Most industrial laser machine users are operating Class 1 systems, or at least they should be. As such you could argue that they don’t need laser safety training for normal operation. However, some laser hazard awareness training would be sensible, outlining the hazards from laser radiation and associated hazards. Over and above this the operative must be trained in the safe system of work for the machine they are operating. As a Class 1 system there shouldn’t be a direct laser radiation hazard and fire, explosion and fume are probably greater hazards. However, these should also have been mitigated by ventilation, extraction and fire suppression systems. One recent trend which we will no doubt be seeing a lot more of is robot delivery of multi-kilowatt laser power. As these powers threaten the ability of the enclosures to contain the laser beam in the event of it missing its target (or the target not being there) constant vigilance on the part of the operative may not be sufficient and an active guarding enclosure may be needed.
Do you often come into contact with non-compliant laser machines? What can be done?
The worst offenders I come across in this regard are cheap imports, largely from China, for the cosmetic market; purchased via Ebay or similar outlets. In this respect I think the UK manufacturers and distributors of better quality systems for the cosmetics market have rather shot themselves in the foot by supporting the deregulation of Cosmetic Laser Clinics. By removing the regulation of the CQC, who always carried out an inspection and would not accept non-compliant lasers, this has removed what was in effect the only serious barrier to the uptake of these systems in the UK.
What do you say to people who use off the shelf common materials instead of laser rated guarding?
That’s fine if they are prepared: (a) to take the responsibility for specifying the material themselves; (b) keep a record of their rationale; and (c) gain their employer’s approval for them to do this.
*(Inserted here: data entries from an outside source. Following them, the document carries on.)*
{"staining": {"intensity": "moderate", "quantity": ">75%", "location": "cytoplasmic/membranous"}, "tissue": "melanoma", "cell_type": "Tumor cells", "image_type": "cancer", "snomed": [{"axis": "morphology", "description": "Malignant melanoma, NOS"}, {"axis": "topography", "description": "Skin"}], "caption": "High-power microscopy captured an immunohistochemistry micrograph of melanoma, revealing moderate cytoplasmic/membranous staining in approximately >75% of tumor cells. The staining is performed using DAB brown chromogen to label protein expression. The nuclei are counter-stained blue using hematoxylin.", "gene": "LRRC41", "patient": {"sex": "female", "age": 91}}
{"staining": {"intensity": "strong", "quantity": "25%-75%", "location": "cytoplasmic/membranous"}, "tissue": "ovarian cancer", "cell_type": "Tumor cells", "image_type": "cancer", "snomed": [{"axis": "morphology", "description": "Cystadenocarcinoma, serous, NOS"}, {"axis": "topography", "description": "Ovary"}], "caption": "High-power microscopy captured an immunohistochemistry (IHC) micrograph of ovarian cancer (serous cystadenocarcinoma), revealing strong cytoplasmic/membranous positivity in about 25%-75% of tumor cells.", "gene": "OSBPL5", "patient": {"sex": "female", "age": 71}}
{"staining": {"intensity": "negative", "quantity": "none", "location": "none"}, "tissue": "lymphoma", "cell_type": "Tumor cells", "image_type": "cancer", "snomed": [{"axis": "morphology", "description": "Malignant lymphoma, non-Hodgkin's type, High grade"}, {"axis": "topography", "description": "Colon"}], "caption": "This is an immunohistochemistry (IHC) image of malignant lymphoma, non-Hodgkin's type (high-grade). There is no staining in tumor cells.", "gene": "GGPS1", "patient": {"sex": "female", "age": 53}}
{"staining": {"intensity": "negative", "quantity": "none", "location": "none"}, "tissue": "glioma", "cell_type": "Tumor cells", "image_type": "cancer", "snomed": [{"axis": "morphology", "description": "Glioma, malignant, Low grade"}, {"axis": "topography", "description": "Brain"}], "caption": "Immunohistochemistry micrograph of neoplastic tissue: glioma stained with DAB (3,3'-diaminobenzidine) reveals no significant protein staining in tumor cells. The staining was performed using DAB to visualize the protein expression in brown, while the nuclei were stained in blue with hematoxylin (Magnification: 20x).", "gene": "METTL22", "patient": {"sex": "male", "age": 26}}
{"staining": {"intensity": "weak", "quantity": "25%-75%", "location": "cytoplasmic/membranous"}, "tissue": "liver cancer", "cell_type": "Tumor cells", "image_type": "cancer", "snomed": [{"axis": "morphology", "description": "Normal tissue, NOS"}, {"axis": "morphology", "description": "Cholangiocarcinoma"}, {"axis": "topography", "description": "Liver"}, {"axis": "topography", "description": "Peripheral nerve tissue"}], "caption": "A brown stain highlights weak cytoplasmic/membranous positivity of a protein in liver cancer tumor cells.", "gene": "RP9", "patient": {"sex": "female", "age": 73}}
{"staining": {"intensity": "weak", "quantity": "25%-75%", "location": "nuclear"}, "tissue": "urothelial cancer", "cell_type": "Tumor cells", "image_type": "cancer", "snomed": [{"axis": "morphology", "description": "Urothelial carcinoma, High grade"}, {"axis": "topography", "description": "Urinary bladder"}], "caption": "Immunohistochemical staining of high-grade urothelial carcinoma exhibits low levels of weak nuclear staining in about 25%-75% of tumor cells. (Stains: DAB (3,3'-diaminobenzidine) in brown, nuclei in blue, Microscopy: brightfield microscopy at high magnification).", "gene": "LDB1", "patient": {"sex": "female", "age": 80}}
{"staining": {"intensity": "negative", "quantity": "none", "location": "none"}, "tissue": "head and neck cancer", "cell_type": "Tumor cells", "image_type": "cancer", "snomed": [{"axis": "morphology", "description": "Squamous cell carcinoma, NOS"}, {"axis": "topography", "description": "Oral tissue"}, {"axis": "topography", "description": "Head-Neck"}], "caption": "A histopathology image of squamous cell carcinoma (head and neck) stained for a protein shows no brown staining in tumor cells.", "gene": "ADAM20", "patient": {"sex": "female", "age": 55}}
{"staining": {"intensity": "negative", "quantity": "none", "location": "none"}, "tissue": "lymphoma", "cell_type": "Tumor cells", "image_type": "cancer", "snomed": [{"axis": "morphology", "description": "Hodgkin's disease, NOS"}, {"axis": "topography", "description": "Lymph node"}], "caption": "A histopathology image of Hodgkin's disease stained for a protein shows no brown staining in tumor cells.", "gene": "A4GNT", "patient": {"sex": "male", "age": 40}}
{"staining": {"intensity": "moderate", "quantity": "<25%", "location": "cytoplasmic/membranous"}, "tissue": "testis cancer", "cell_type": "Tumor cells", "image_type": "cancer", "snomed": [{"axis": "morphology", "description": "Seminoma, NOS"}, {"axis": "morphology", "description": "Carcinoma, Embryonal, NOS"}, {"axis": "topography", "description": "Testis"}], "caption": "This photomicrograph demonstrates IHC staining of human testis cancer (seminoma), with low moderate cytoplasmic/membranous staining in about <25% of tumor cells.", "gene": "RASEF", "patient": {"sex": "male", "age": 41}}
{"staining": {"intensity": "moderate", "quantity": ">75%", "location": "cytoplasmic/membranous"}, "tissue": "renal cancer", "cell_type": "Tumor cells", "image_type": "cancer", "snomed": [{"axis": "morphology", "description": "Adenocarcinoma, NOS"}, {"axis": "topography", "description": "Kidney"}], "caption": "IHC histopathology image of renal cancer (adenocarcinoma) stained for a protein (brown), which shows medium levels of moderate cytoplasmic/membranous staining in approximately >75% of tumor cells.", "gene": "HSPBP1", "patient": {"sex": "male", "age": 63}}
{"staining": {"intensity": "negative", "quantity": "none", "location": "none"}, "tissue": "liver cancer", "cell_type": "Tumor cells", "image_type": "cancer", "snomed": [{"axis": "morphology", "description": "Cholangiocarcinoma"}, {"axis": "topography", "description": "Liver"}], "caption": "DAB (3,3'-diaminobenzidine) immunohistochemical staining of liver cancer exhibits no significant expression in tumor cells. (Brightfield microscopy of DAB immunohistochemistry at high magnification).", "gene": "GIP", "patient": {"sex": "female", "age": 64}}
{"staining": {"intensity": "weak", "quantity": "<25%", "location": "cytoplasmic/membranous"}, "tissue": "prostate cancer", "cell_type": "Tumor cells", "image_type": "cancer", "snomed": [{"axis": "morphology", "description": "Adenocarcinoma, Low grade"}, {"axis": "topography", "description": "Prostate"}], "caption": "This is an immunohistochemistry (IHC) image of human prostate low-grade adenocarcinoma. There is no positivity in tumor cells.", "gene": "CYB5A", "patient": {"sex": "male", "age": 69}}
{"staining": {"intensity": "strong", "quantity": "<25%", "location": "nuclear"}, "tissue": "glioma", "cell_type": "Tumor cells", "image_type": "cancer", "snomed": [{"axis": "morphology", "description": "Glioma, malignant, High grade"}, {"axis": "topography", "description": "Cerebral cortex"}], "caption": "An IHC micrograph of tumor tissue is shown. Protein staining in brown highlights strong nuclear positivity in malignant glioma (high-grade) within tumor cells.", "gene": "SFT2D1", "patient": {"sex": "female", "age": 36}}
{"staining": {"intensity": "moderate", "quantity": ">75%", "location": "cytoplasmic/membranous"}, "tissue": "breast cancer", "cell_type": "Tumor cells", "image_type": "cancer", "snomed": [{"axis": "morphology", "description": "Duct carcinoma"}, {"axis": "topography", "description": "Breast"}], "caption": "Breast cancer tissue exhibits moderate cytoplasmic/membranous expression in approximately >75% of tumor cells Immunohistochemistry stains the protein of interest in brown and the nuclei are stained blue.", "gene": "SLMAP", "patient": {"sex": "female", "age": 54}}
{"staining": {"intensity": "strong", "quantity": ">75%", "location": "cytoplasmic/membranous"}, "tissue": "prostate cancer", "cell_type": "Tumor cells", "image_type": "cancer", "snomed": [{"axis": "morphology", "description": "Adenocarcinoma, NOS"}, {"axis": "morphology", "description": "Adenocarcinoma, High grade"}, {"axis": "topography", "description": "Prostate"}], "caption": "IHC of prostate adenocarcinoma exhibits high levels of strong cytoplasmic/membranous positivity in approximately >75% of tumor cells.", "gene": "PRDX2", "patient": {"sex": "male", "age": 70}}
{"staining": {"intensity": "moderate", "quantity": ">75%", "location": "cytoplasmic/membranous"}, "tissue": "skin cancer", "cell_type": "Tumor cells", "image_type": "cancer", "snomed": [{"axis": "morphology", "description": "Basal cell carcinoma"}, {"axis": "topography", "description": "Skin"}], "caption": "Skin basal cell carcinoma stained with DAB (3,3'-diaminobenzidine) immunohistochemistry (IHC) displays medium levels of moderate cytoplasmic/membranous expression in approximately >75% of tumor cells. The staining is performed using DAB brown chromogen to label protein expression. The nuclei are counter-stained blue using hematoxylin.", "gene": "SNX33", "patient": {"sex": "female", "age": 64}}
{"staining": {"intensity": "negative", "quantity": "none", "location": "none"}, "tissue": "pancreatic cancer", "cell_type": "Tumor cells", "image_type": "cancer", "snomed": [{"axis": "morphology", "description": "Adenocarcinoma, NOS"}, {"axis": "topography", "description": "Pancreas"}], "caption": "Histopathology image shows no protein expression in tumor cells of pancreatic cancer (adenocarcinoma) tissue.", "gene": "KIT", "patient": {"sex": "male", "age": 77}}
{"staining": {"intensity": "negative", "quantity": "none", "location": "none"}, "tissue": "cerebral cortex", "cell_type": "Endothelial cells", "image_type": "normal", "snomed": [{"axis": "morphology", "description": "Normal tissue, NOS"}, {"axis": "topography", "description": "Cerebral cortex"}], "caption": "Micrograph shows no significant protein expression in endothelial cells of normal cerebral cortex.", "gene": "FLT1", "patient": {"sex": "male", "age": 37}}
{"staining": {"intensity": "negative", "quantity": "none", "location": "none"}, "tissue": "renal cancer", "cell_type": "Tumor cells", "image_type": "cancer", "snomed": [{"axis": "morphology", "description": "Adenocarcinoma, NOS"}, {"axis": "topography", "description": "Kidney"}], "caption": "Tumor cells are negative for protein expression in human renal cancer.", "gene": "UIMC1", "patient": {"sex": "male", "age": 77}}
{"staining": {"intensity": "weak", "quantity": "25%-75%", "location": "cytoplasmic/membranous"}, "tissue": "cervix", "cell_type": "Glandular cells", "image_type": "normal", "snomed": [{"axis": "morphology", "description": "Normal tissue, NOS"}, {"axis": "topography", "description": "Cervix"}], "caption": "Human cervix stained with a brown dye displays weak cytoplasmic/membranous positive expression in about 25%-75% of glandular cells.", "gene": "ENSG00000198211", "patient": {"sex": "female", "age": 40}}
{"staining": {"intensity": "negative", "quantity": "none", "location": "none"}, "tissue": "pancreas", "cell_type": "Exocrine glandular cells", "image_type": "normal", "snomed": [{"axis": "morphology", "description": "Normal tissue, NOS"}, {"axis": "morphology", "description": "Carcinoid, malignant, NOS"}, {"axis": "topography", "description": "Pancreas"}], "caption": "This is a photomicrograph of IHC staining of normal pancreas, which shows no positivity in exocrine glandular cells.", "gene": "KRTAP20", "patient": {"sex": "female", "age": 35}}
However, increasingly organisations and individuals prefer to have a professionally made and certified product. Some years ago I was asked to provide a small laser blocking curtain to protect against a low power infra-red laser. I advised the client that the power was so low that a piece of paper would be adequate to stop the beam. However they bought the laser curtain because their employer required a certified product.
How does laser safety in the industrial field compare with that in the medical field?
In the medical field the possibility of enclosing the laser does not exist so most laser procedures are carried out in a Class 4 environment with all persons present wearing safety eyewear. Also in the operating theatre environment there will typically be 4 – 6 people present with a number of different entrance doors and the laser process is only one of a number of different processes taking place. There may also be several different lasers used in the theatre (at different times) each requiring its own specific eyewear. Such factors tend to make the risk of an ocular laser injury occurring in the medical field much greater than in the industrial field; which is I think, borne out by the statistics on laser accidents.